Deconfounding Scores and Representation Learning for Causal Effect Estimation with Weak Overlap

arXiv stat.ML / 4/2/2026

💬 OpinionIdeas & Deep AnalysisModels & Research

Key Points

  • The paper addresses causal effect estimation under weak overlap (a.k.a. positivity) where many estimators become high-variance and brittle when feature distributions differ greatly across treatment groups.
  • It proposes “deconfounding scores,” a representation framework that aims to preserve identification while also targeting the estimation objective, generalizing classical propensity and prognostic scores.
  • The authors formulate finding a better feature representation as minimizing an overlap divergence subject to constraints tied to deconfounding-score structure.
  • For a broad family of generalized linear models with Gaussian features, the paper derives closed-form deconfounding-score solutions and shows prognostic scores are overlap-optimal within that model class.
  • Extensive experiments are reported to evaluate the theoretical overlap behavior and practical performance of the proposed approach.

Abstract

Overlap, also known as positivity, is a key condition for causal treatment effect estimation. Many popular estimators suffer from high variance and become brittle when features differ strongly across treatment groups. This is especially challenging in high dimensions: the curse of dimensionality can make overlap implausible.
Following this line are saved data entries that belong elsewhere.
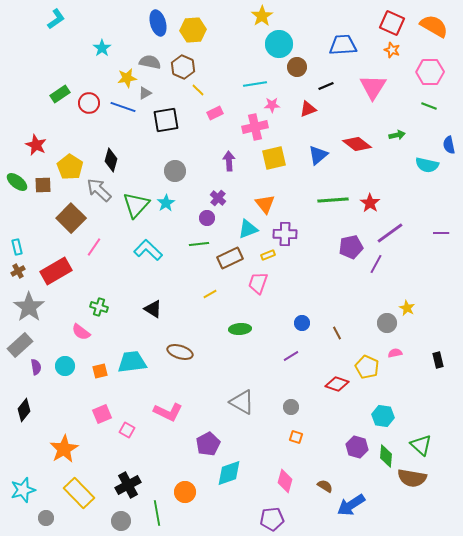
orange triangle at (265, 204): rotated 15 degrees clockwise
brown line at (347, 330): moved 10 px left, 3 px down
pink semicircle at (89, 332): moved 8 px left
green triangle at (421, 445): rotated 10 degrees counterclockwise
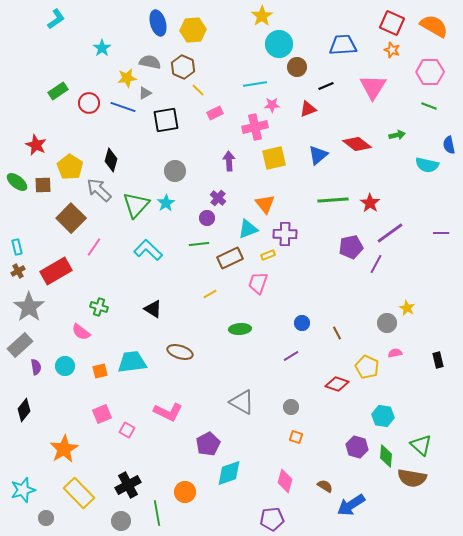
green rectangle at (60, 94): moved 2 px left, 3 px up
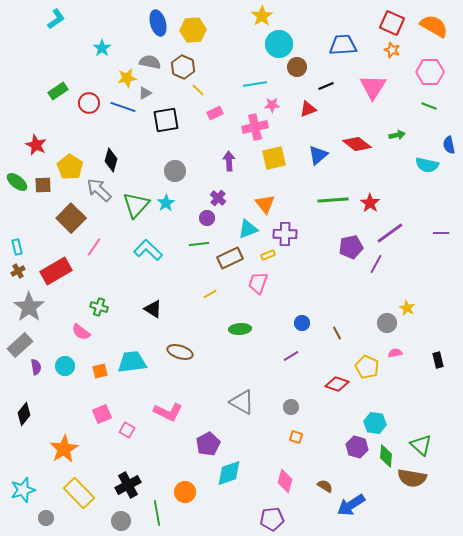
black diamond at (24, 410): moved 4 px down
cyan hexagon at (383, 416): moved 8 px left, 7 px down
To address this, we propose a class of feature representations called deconfounding scores, which preserve both identification and the target of estimation; the classical propensity and prognostic scores are two special cases. We characterize the problem of finding a representation with better overlap as minimizing an overlap divergence under a deconfounding score constraint. We then derive closed-form expressions for a class of deconfounding scores under a broad family of generalized linear models with Gaussian features and show that prognostic scores are overlap-optimal within this class. We conduct extensive experiments to assess this behavior empirically.